== TO DO ==
Copy every line of the entries below, from the line containing "Which series has the largest" down to the line containing "Precio mínimo", keeping both of those lines and leaving out the pictures.

== EXERCISE DATA ==
----
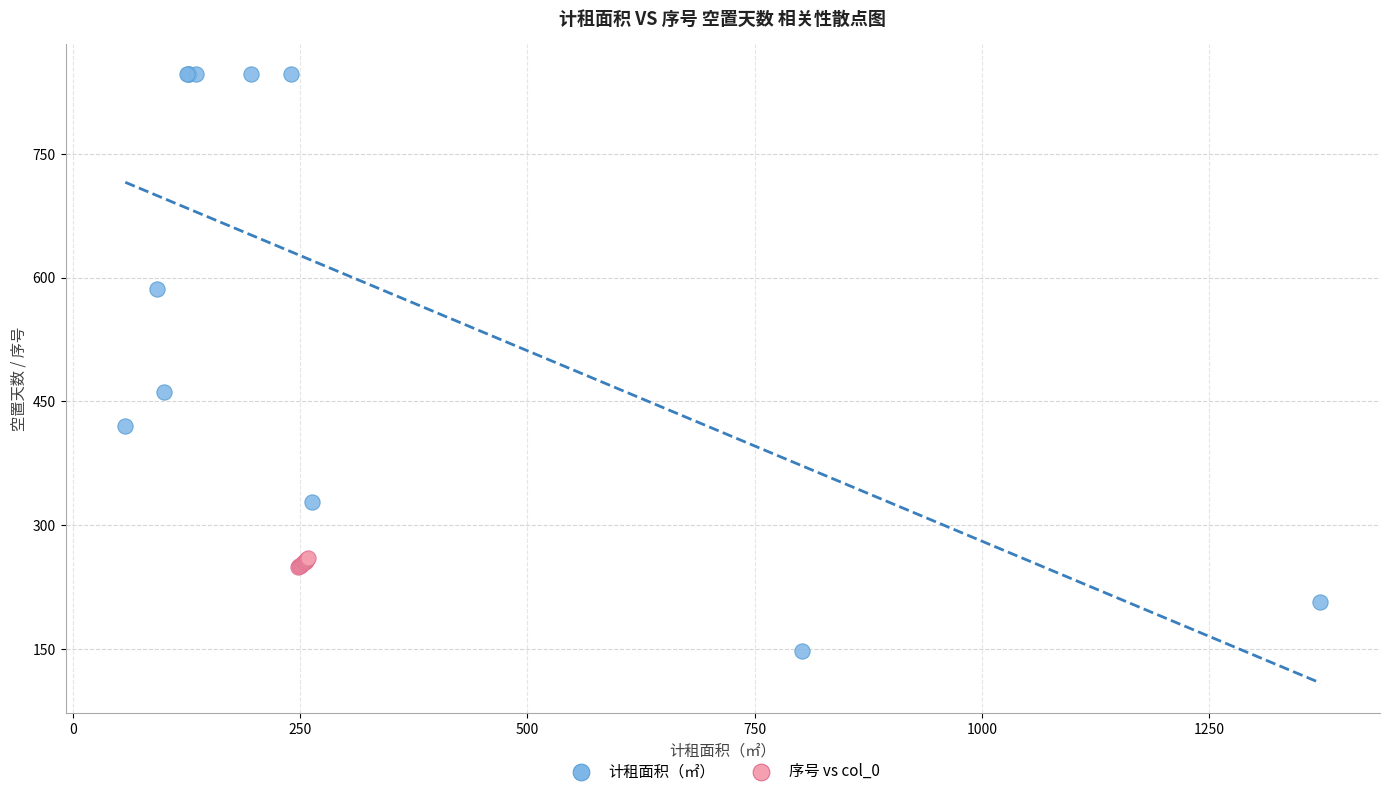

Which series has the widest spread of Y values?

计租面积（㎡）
----
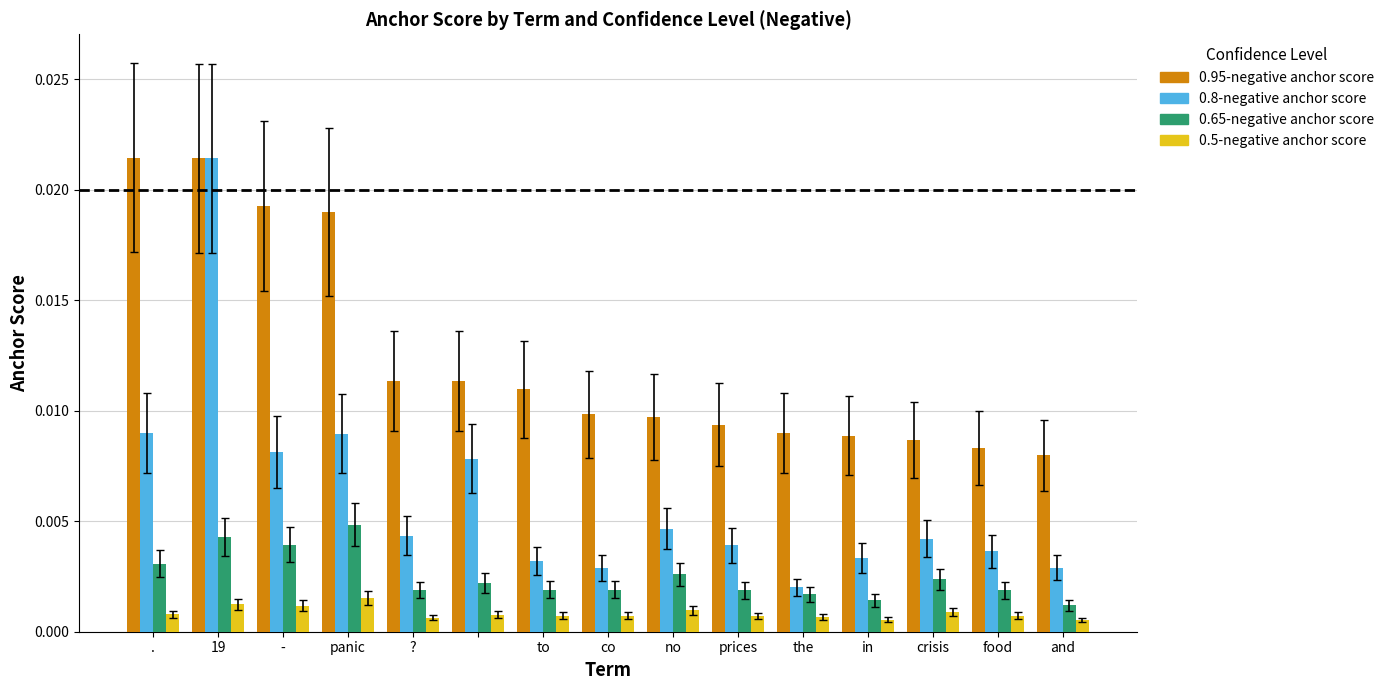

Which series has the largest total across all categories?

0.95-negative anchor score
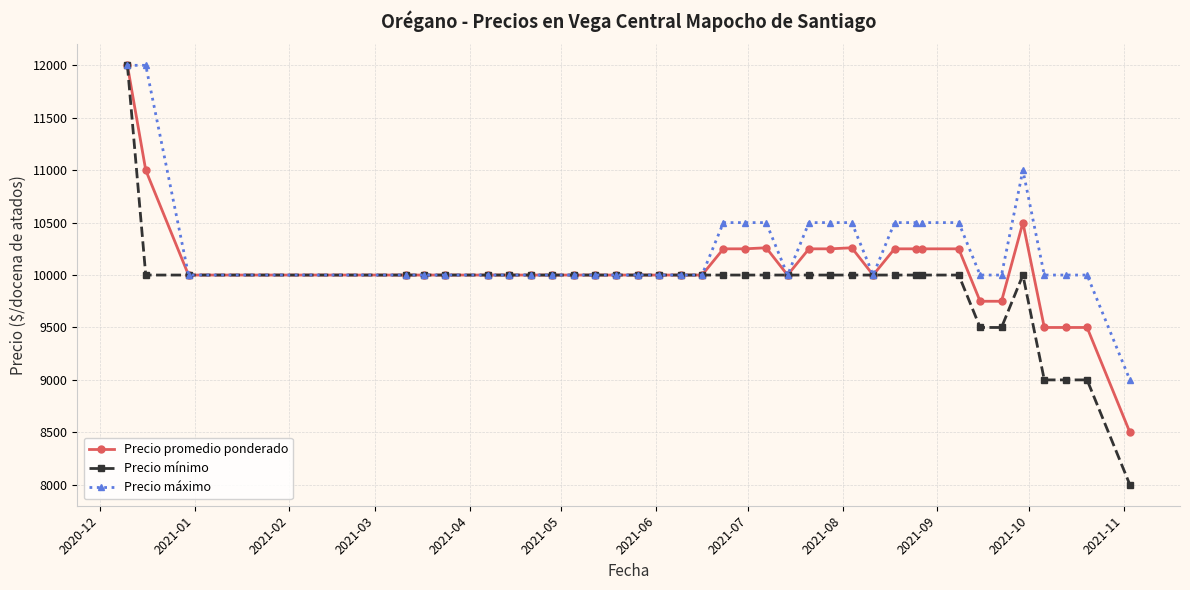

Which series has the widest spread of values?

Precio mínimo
----
== RESPONSE FOR THIS EXERCISE ==
Which series has the largest total across all categories?

0.95-negative anchor score

Which series has the widest spread of values?

Precio mínimo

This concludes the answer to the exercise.